The compression pipeline has two safety properties:

1. Per-tool thresholdsRead and web_fetch only compress above 2,000 chars and preserve up to 1,200 chars (the content is informational). exec and process compress above 300 chars and keep up to 400 (the output is mostly ephemeral noise).

2. Observation layer preserves actionable signal — error lines, status codes, key JSON fields, and first/last lines of output are always extracted before truncation.

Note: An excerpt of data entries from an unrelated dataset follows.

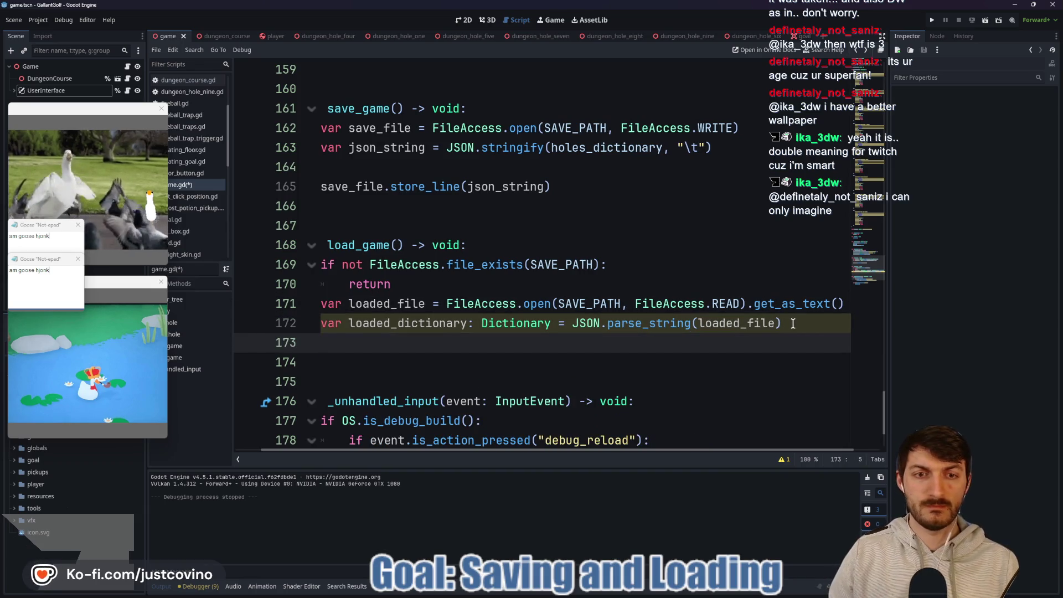
text(ho)
key(Return)
text(= l)
key(Return)
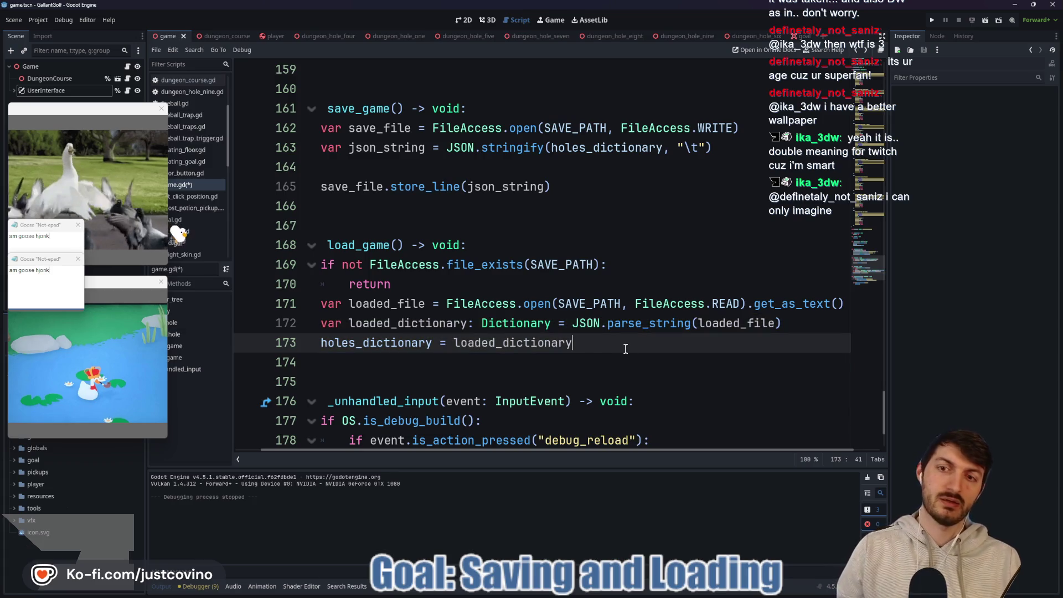
scroll(529, 449, left, 1)
click(559, 374)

Session transcript inspection confirmed: compressed results are meaningful and agents operated normally on compressed context. The most extreme cases (e.g. read: 3378→9 chars) turned out to be genuine short outputs — e.g. a Read call on a non-existent file that returned an ENOENT error, correctly compressed to not found.

Test Suite

18 tests across all layers (npm test, runs in ~150ms):

  • Whitespace layer — collapses blank lines, trims trailing spaces, passes short content unchanged
  • JSON compaction — validates round-trip correctness (JSON.parse(result) must equal original)
  • Observation layer — asserts error lines, status, and result markers survive compression; respects maxLength
  • Pipeline end-to-end — per-tool fixture tests assert key signal is preserved; ratio sanity checks ensure output is never longer than input

The fixture tests are the quality gate: each uses a real-world tool output and a must contain list of strings that the compressed result is required to include.

Results (First 2 Days, 2026-03-05 → 2026-03-06)

762 compression events across 28 sessions (including multiple spawned sub-agents):

| Metric | Value | |--------|-------| | Original size | 3,749,467 chars | | Stored size | 856,574 chars | | Chars saved | 2,892,893 (77%) | | Tokens saved | ~723,223 | | Cost saved | ~$2.17 @ $3/1M tokens |

Compression by Tool

| Tool | Events | Compression | |------|--------|-------------| | exec | 422 | 87% | | browser | 22 | 97% | | read | 250 | 74% | | process | 7 | 82% | | sessions_list | 3 | 97% | | subagents | 1 | 96% |

browser and sessions_list lead at 97% — their outputs are large structured blobs with little reusable signal. exec at 87% is the volume driver (422 events). read at 74% is the char-volume driver (2.9M chars original).

Sub-agents drive the majority of savings — each doing heavy exec/read/browser work that compresses 87–97%. The orchestrating parent session compresses less (short sessions_spawn and message outputs have little to compress).

At this rate: ~$1/day on typical multi-agent usage. Token savings also improve model focus — less noise in the context window means fewer confusions over long sessions.